Known injection-moulding devices, for producing objects of different kinds, usually comprise two main mould parts for defining a cavity. A first, fixed part has an injection nozzle, injecting the liquid moulding compound, typically a warm resin such as polycarbonate, into the cavity. A second mould part is movable in relation to the fixed mould part, such that it can be moved to open the cavity. The volume of the mould cavity, for forming the object, may be arranged in either or both of the mould parts. In so-called injection compression injection-moulding devices there may also be a third part defining the cavity.
When forming an object, liquid resin from an extruder is injected into the mould cavity through the nozzle when the two mould parts are in a closed or nearly closed state. As soon as an adequate amount of resin has been injected, the mould parts may be closed by pushing the movable part towards the fixed part, which allows a fine structure to be formed on an object surface, the structure being an inverse of a structure formed on one of the mould parts. E.g. if a CD (Compact Disc) is produced, this structure comprises a digital pattern intended, after several post-processing steps, to be readable by means of a laser pick-up system.
The mould parts are then cooled, usually by means of cooling water flowing in integrated cooling ducts, such that the resin in the cavity is solidified.

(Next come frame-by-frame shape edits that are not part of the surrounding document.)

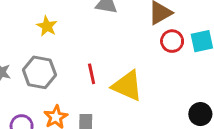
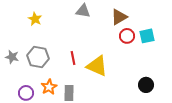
yellow star: (47, 26) -> (35, 19), moved

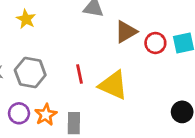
brown triangle: (119, 17) -> (126, 32), moved
purple circle: (26, 93) -> (19, 113), moved

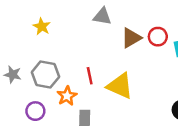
red circle: (155, 43) -> (158, 37), moved
orange star: (46, 115) -> (67, 96), moved

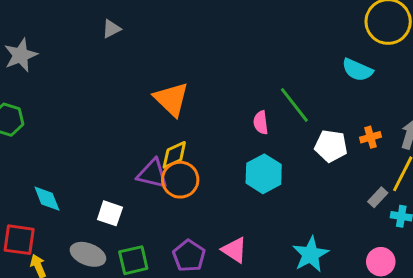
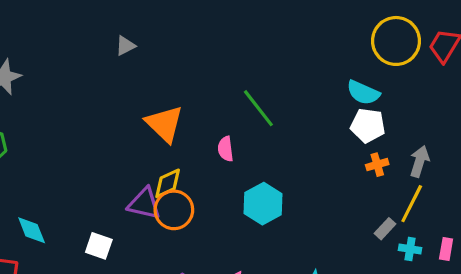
gray triangle: (111, 29) -> (125, 46), moved
green line: (294, 105) -> (258, 108), moved
pink semicircle: (261, 123) -> (226, 149), moved
white pentagon: (331, 146) -> (368, 125), moved

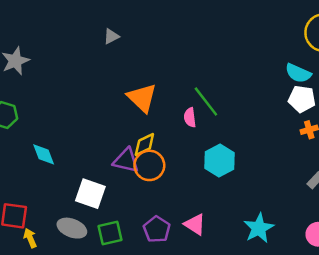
green line: (258, 108) -> (206, 101), moved
cyan diamond: (32, 230) -> (44, 154), moved
white square: (99, 246) -> (90, 194), size x1.4

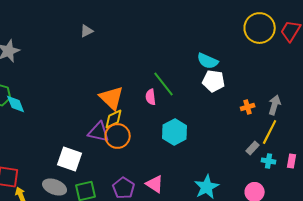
cyan semicircle: (298, 73) -> (208, 61), moved
orange triangle: (142, 98) -> (112, 98), moved
white pentagon: (302, 99) -> (214, 81), moved
cyan diamond: (44, 154) -> (16, 104), moved

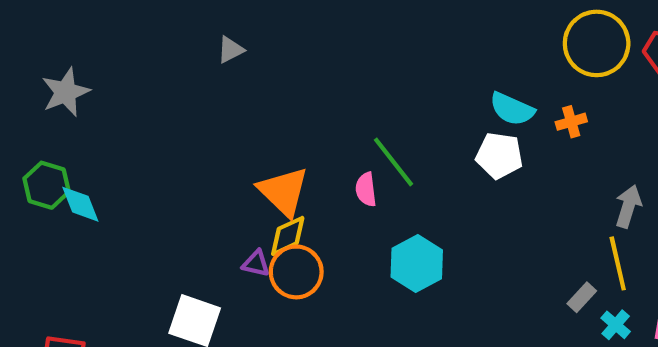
cyan semicircle: (208, 61) -> (512, 109), moved
orange cross: (248, 107) -> (571, 122), moved
purple triangle: (99, 132) -> (256, 263), size x0.6
yellow line: (270, 132) -> (618, 263), turned -40
cyan cross: (269, 161) -> (616, 325), turned 32

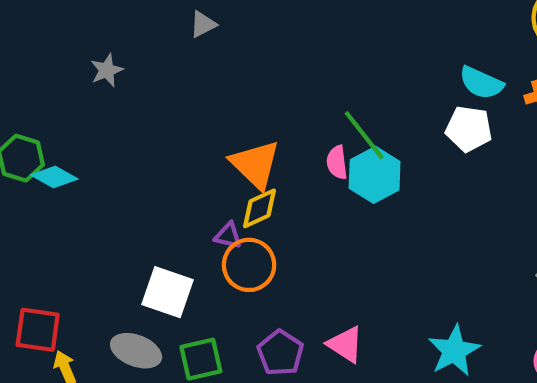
gray star: (66, 92) -> (107, 70), moved, size x0.7
cyan diamond: (80, 204) -> (54, 177), turned -39
cyan hexagon: (417, 263) -> (375, 175), moved
orange circle: (296, 272) -> (249, 265), moved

Subsequently, the mould parts are separated by retracting the movable mould part, and the finished object can be removed.
The injected resin should be warm enough to allow the resin to completely fill the cavity and any desired surface structure to be reproduced before the resin reaches its glass transition region. This imposes limitations upon the temperature of the moulded resin when injected into the cavity as well as upon the temperature of the cooling water. When injected into the cavity, the resin temperature must be substantially higher than the upper range of the glass transition region. When the injection phase is completed and the cooling phase follows, at least some parts of the mould need be cooled from a starting temperature which is quite high. This is done with cooling water, the temperature of which must not be so low that the resin is solidified too early. The cooling water temperature may be 115° C. in a typical DVD-R manufacturing process. Therefore, the time needed for cooling is quite long. The total cycle time needed to injection mould e.g. a DVD-R (Digital Versatile Disc, Recordable) substrate is about 3 seconds. The cooling water flows continuously, and its temperature is carefully regulated.
Attempts have been made to reduce the total cycle time by providing auxiliary heating to the mould parts. When the mould parts are not just heated by the in-flowing hot resin, the temperature of the cooling water can be lowered, since the auxiliary heating compensates, during the injection phase, for the lower cooling water temperature. It can therefore still be ensured that the resin fills the cavity completely and that any surface structure is replicated before the resin reaches its glass transition region.
Therefore, due to the lower cooling water temperature, the cooling time needed to ensure that the resin has been solidified may be reduced.
GB, 2081171, A describes an injection moulding machine where the mould parts are heated by induction heating. An inductor is placed in a mould part in the vicinity of the mould cavity surface and is fixed in a hard epoxy resin. A high frequency oscillator is connected to the inductor, such that the inductor heats the mould part during production.
U.S. Pat. No. 4,563,145, A describes a moulding block for manufacturing flat information carriers from thermoplastic material. The moulding block comprises a glass plate, wherein a copper pipe is embedded. The copper pipe can be used both as a cooling channel and an inductive coil. On top of the glass plate, a ferromagnetic material layer is placed, which absorbs some of the energy emitted from the coil. On top of the ferromagnetic layer, a copper layer is placed, having high thermal conductivity. The copper layer conducts the generated heat to a surface layer in the mould part.
Thus, injection moulding machines with inductively heated mould parts have been known for some years, but have not come to a widespread use, as far as the inventors know. There is a trade-off between increased complexity and decreased cycle times. Known solutions have not been efficient enough to compensate for the increased complexity.